African-Americans in the Revolutionary War
This was, of course, the military conflict by which the 13 British colonies in North America became a new and (initially) very loosely confederated nation, the United States of America.
The date we usually associate with the founding of the nation is July 4, 1776, the date celebrated as that of the signing of the Declaration of Independence. The conflict between British imperial power and American colonists had, however, been unfolding for some years before that.
One of the most important early flashpoints was the Boston Massacre (1770), which many regard as one of the two galvanizing events that made revolution possible (the other being the publication of Thomas Paine's Common Sense in 1776). It is worth noting that blood was shed in only one of these nation-sparking events. The blood was that of Crispus Attucks, a colored man who was probably either an escaped or a freed slave who came to be regarded as the first American martyr, and ten other colonists. A total of five people died in the event that came to be known as the Massacre, a conflict that is best understood as an example of poor crowd control by the British—and superior propagandizing by the colonists.
Little is known of Attucks's life or his precise role in the chaotic events that took place in front of the custom-house in Boston, then a British-occupied city, on March 5, 1770. An advertisement offering a reward for the return of a slave named “Crispus” appeared in a Massachusetts newspaper in 1750; this has led to speculation that he escaped from captivity and eventually came to work in the port of Boston.
Relegation to Outer Darkness
After each war—of 1776, of 1812, of 1861—history repeats itself in the absolute effacement of remembrance of the gallant deeds done for the country by its brave black defenders and in their relegation to outer darkness. History further repeats itself in the fact that in every war so far known to this country, the first blood, and, in some cases, the last also, has been shed by the faithful Negro, and this in spite of all the years of bondage and oppression, and wrongs unspeakable.
—Christian Fleetwood, nineteenth-century essayist
Attucks appears to have been one of a group of wharf-workers who resented British tax initiatives (and the fact that British soldiers had recently appropriated their jobs). The disgruntled colonists pelted a single British soldier with snowballs; the captain on duty decided that the situation warranted an escalation of force.
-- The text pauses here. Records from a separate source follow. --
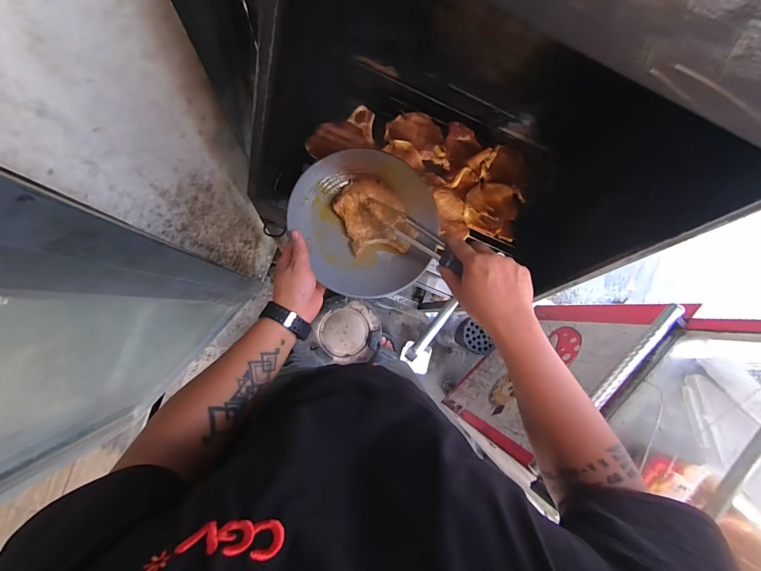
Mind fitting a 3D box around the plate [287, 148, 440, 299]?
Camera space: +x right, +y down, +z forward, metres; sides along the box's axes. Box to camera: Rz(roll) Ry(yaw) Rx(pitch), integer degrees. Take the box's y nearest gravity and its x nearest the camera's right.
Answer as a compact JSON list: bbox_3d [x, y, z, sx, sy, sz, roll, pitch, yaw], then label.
[{"bbox_3d":[-0.019,-0.105,0.563,0.226,0.026,0.240,1,86,-9],"label":"plate"}]

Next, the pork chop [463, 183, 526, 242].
[{"bbox_3d":[0.242,-0.164,0.727,0.125,0.017,0.110,11,84,-8],"label":"pork chop"}]

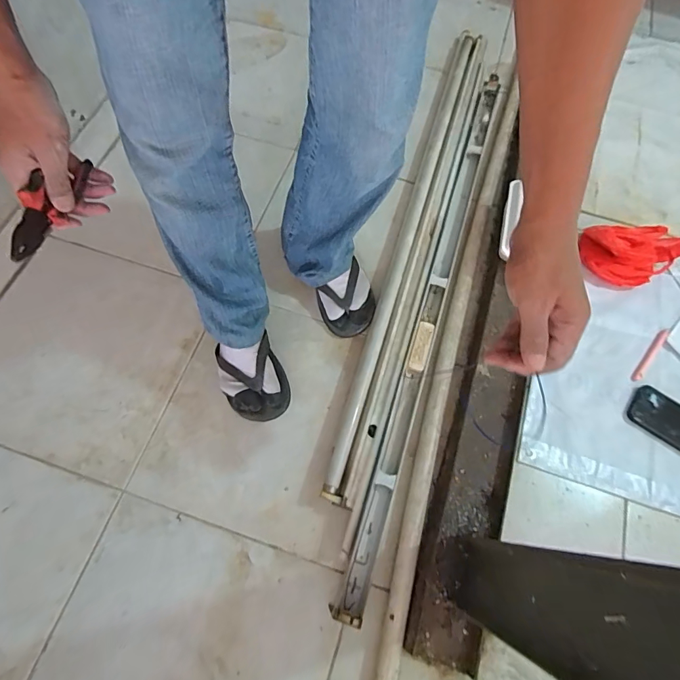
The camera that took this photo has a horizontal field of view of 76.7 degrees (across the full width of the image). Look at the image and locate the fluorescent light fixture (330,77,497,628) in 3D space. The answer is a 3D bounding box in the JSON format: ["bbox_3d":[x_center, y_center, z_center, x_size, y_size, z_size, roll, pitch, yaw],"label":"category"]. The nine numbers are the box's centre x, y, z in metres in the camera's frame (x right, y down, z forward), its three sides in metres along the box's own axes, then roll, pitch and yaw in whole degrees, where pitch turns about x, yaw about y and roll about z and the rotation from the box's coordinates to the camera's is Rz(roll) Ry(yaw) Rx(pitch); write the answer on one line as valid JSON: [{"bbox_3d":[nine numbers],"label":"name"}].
[{"bbox_3d":[0.197,-0.114,0.864,0.047,0.041,1.198,18,67,5],"label":"fluorescent light fixture"}]

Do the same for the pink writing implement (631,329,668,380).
[{"bbox_3d":[0.599,0.028,0.830,0.019,0.009,0.133,39,71,14],"label":"pink writing implement"}]

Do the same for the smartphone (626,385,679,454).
[{"bbox_3d":[0.607,0.156,0.775,0.157,0.011,0.086,37,70,13],"label":"smartphone"}]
The crowd evidently came to the same conclusion, and the snowballs were quickly replaced by rocks. The British opened fire.
FAQs
What happened to the British soldiers who fired on Crispus Attucks and other colonists during the Boston Massacre? Six were acquitted; two were punished and discharged from the British army. The defense lawyer for the soldiers was none other than John Adams, a future president of the United States.
Contemporary reports suggest that Attucks was the first of the five people killed in the attack. In the weeks and months following the shootings, all five of those who died in the Boston Massacre were hailed as martyrs in sympathetic, and highly influential, colonial newspaper coverage. As the years passed, however, Attucks came more and more to the forefront. Despite his essential ambiguity, Attucks is today the only figure who has assumed heroic—and even legendary—status as the result of the bloody events in Boston.
Thanks to growing discontent with the high-handed military and tax policies of the British (and the feverish propagandizing of the anti-British press), something like ten thousand people participated in the funeral services for Attucks and the other victims of the Boston Massacre. To get an understanding of the impact of that number, understand that in the year 1770, the population of Boston, Massachusetts was 16,000!
In the face of such overwhelming displays of grief, anger, and focused political opposition, the British decided to withdraw from Boston for a time. If their aim was to wait out a brief surge of popular outrage, however, that hope was to be frustrated.